Most studies aiming to assess video game impact are small, so researchers have turned to meta-analyses to combine studies with hopes of more conclusive results. But a meta-analysis relies on studies being comparable; how does one match up an aggression surrogate like the quantity of hot sauce a participant puts in a cup, and another metric of aggression like how loud a participant makes a punishing sound? Incomparable results and disagreement about the interpretation of these results plague contrasting meta-analyses from giants in the field of video game violence and its impact (such as two meta-analyses on violent video games and linked aggression, one by CJ Ferguson at Stetson University, and one by Anderson).

Observational studies have the advantage that they can find people who have exhibited actual violent behaviors. In one study, kids ages 9-18 who played violent video games in the last year were more likely to report bringing a weapon to school in the last month than kids who had no exposure; yet, these same kids were more likely to be bullied and feel threatened, possibly bringing in weapons for protection rather than from an intent to harm.

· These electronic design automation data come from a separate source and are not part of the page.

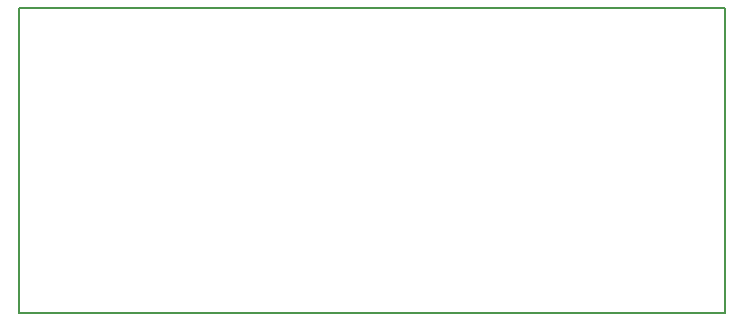
<source format=gm1>
G04 MADE WITH FRITZING*
G04 WWW.FRITZING.ORG*
G04 DOUBLE SIDED*
G04 HOLES PLATED*
G04 CONTOUR ON CENTER OF CONTOUR VECTOR*
%ASAXBY*%
%FSLAX23Y23*%
%MOIN*%
%OFA0B0*%
%SFA1.0B1.0*%
%ADD10R,2.362200X1.023620*%
%ADD11C,0.008000*%
%ADD10C,0.008*%
%LNCONTOUR*%
G90*
G70*
G54D10*
G54D11*
X4Y1020D02*
X2358Y1020D01*
X2358Y4D01*
X4Y4D01*
X4Y1020D01*
D02*
G04 End of contour*
M02*
</source>
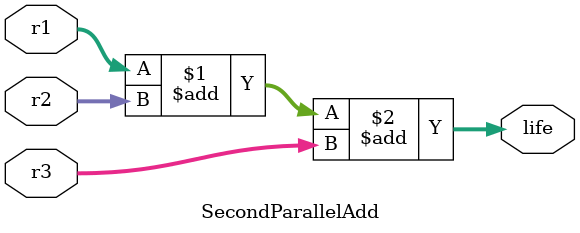
<source format=v>
`timescale 1ns / 1ps
module SecondParallelAdd(
    input [1:0] r1,
    input [1:0] r2,
    input [1:0] r3,
    output [3:0] life
    );
	
	assign life = r1 + r2 + r3;

endmodule

</source>
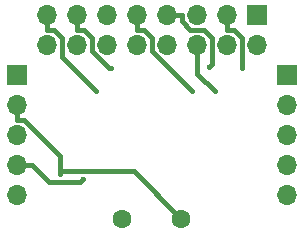
<source format=gbl>
G04 #@! TF.FileFunction,Copper,L2,Bot,Signal*
%FSLAX46Y46*%
G04 Gerber Fmt 4.6, Leading zero omitted, Abs format (unit mm)*
G04 Created by KiCad (PCBNEW 4.0.6) date Sun Apr 30 19:13:02 2017*
%MOMM*%
%LPD*%
G01*
G04 APERTURE LIST*
%ADD10C,0.100000*%
%ADD11C,1.600000*%
%ADD12R,1.700000X1.700000*%
%ADD13O,1.700000X1.700000*%
%ADD14C,0.400000*%
%ADD15C,0.400000*%
G04 APERTURE END LIST*
D10*
D11*
X146050000Y-112522000D03*
X151050000Y-112522000D03*
D12*
X137160000Y-100330000D03*
D13*
X137160000Y-102870000D03*
X137160000Y-105410000D03*
X137160000Y-107950000D03*
X137160000Y-110490000D03*
D12*
X160020000Y-100330000D03*
D13*
X160020000Y-102870000D03*
X160020000Y-105410000D03*
X160020000Y-107950000D03*
X160020000Y-110490000D03*
D12*
X157480000Y-95250000D03*
D13*
X157480000Y-97790000D03*
X154940000Y-95250000D03*
X154940000Y-97790000D03*
X152400000Y-95250000D03*
X152400000Y-97790000D03*
X149860000Y-95250000D03*
X149860000Y-97790000D03*
X147320000Y-95250000D03*
X147320000Y-97790000D03*
X144780000Y-95250000D03*
X144780000Y-97790000D03*
X142240000Y-95250000D03*
X142240000Y-97790000D03*
X139700000Y-95250000D03*
X139700000Y-97790000D03*
D14*
X140815200Y-108748800D03*
X142711700Y-109109700D03*
X156209800Y-99709700D03*
X153896400Y-101714600D03*
X153411100Y-99692300D03*
X145062900Y-99708600D03*
X151960500Y-101710300D03*
X143827500Y-101710300D03*
D15*
X137160000Y-102870000D02*
X137160000Y-104120300D01*
X147028700Y-108500700D02*
X140815200Y-108500700D01*
X151050000Y-112522000D02*
X147028700Y-108500700D01*
X137707000Y-104120300D02*
X137160000Y-104120300D01*
X140815200Y-107228500D02*
X137707000Y-104120300D01*
X140815200Y-108500700D02*
X140815200Y-107228500D01*
X140815200Y-108500700D02*
X140815200Y-108748800D01*
X137160000Y-107950000D02*
X138410300Y-107950000D01*
X142448800Y-109372600D02*
X142711700Y-109109700D01*
X139832900Y-109372600D02*
X142448800Y-109372600D01*
X138410300Y-107950000D02*
X139832900Y-109372600D01*
X154940000Y-95250000D02*
X154940000Y-96500300D01*
X156209800Y-97223100D02*
X156209800Y-99709700D01*
X155487000Y-96500300D02*
X156209800Y-97223100D01*
X154940000Y-96500300D02*
X155487000Y-96500300D01*
X152400000Y-100218200D02*
X153896400Y-101714600D01*
X152400000Y-97790000D02*
X152400000Y-100218200D01*
X153670000Y-99433400D02*
X153411100Y-99692300D01*
X153670000Y-97223800D02*
X153670000Y-99433400D01*
X152946500Y-96500300D02*
X153670000Y-97223800D01*
X151813500Y-96500300D02*
X152946500Y-96500300D01*
X151110300Y-95797100D02*
X151813500Y-96500300D01*
X151110300Y-95250000D02*
X151110300Y-95797100D01*
X149860000Y-95250000D02*
X151110300Y-95250000D01*
X145062900Y-99708500D02*
X145062900Y-99708600D01*
X144901500Y-99708500D02*
X145062900Y-99708500D01*
X143490300Y-98297300D02*
X144901500Y-99708500D01*
X143490300Y-97203500D02*
X143490300Y-98297300D01*
X142787100Y-96500300D02*
X143490300Y-97203500D01*
X142240000Y-96500300D02*
X142787100Y-96500300D01*
X142240000Y-95250000D02*
X142240000Y-96500300D01*
X147320000Y-95250000D02*
X147320000Y-96500300D01*
X148570300Y-98320100D02*
X151960500Y-101710300D01*
X148570300Y-97203500D02*
X148570300Y-98320100D01*
X147867100Y-96500300D02*
X148570300Y-97203500D01*
X147320000Y-96500300D02*
X147867100Y-96500300D01*
X139700000Y-95250000D02*
X139700000Y-96500300D01*
X140950300Y-98833100D02*
X143827500Y-101710300D01*
X140950300Y-97203500D02*
X140950300Y-98833100D01*
X140247100Y-96500300D02*
X140950300Y-97203500D01*
X139700000Y-96500300D02*
X140247100Y-96500300D01*
M02*

</source>
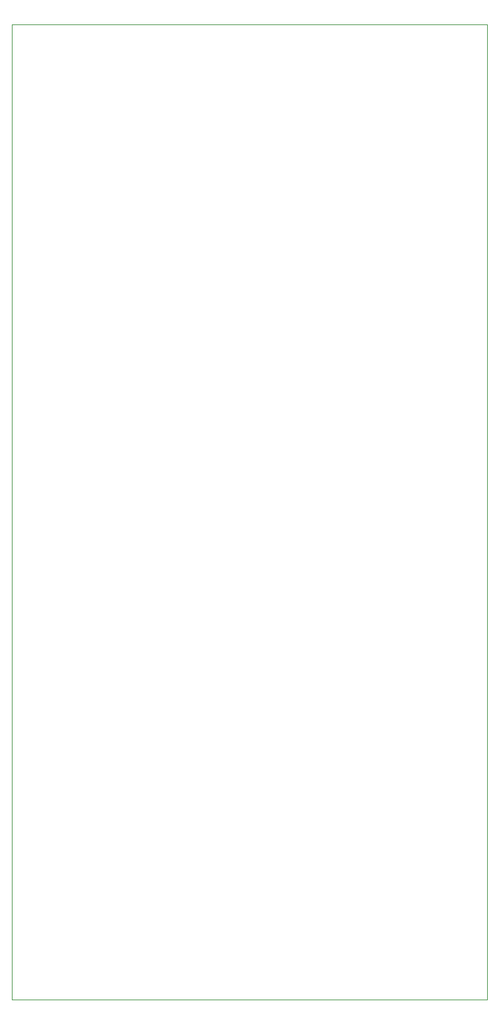
<source format=gbr>
G04 #@! TF.GenerationSoftware,KiCad,Pcbnew,(5.1.5)-3*
G04 #@! TF.CreationDate,2020-04-05T16:27:12-07:00*
G04 #@! TF.ProjectId,adsr-1x2,61647372-2d31-4783-922e-6b696361645f,rev?*
G04 #@! TF.SameCoordinates,Original*
G04 #@! TF.FileFunction,Profile,NP*
%FSLAX46Y46*%
G04 Gerber Fmt 4.6, Leading zero omitted, Abs format (unit mm)*
G04 Created by KiCad (PCBNEW (5.1.5)-3) date 2020-04-05 16:27:12*
%MOMM*%
%LPD*%
G04 APERTURE LIST*
%ADD10C,0.050000*%
G04 APERTURE END LIST*
D10*
X0Y0D02*
X0Y-125000000D01*
X0Y0D02*
X60960000Y0D01*
X60960000Y-125000000D02*
X0Y-125000000D01*
X60960000Y0D02*
X60960000Y-125000000D01*
M02*

</source>
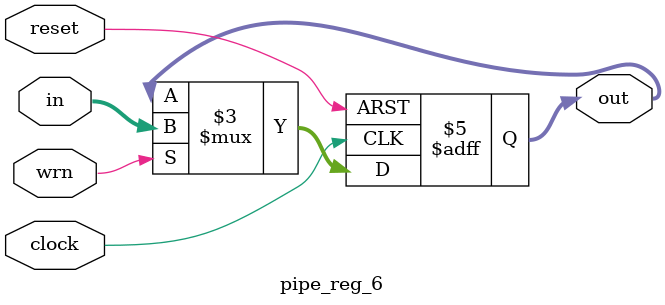
<source format=v>
module pipe_reg_6(
	input [5:0] in,
    input clock,
	input reset,
	input wrn,
	output reg [5:0]out
	);
 
	always @(posedge clock,negedge reset) 
	begin
		if(!reset)
			out <= 6'b000000;
		else 
			if(wrn)
				out <= in;
	end	
endmodule 
</source>
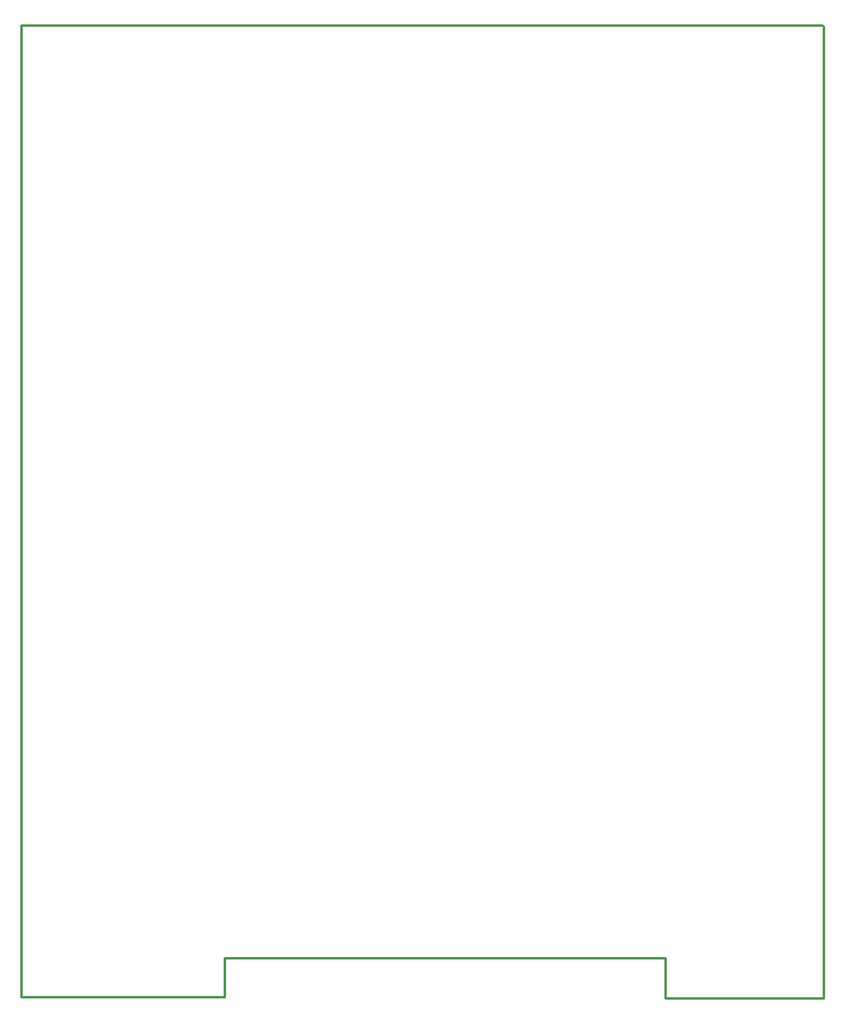
<source format=gko>
G04 Layer_Color=16711935*
%FSLAX24Y24*%
%MOIN*%
G70*
G01*
G75*
%ADD11C,0.0200*%
D11*
X19800Y3900D02*
Y7100D01*
X56000D01*
X10650Y83700D02*
X14400D01*
X69000Y3900D02*
Y83600D01*
X56900Y83700D02*
X68900D01*
X25025D02*
X46275D01*
X3150D02*
X10650D01*
X3100Y3900D02*
Y83700D01*
Y3900D02*
X19800D01*
X56000Y3800D02*
Y7100D01*
Y3800D02*
X69000D01*
X14400Y83700D02*
X25025D01*
X46275D02*
X56900D01*
M02*

</source>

A study looking at student mass-killer assailants found only one in eight students had an interest in violent video games, which is less than the interest exhibited by people who have not committed the same acts.

Different problems plague observational studies: kids who are attracted to violent video games may already be inclined toward violence. Which came first?

The question of violence in media is not new, even if the medium of video games is comparatively new. We used to worry about violence on television and in movies. Consider the massive scale with which we consume these media, and it’s hard to justify the conclusion that the game industry is to blame for mass shootings. If violent video games led directly to such violent actions—and more directly than, say, access to guns—we would see even more such shootings. While video game consumption has gone up, mass shootings (as a proportion of the population) has stayed constant. Unfortunately, the number of deaths for each mass shooting has gone up.

Updated, March 12, 2018

“Not only is it practically impossible to match up how hot the sauce is and some corresponding metric of violence, but we don’t even know how the differences in the heat of hot sauces are meaningful.”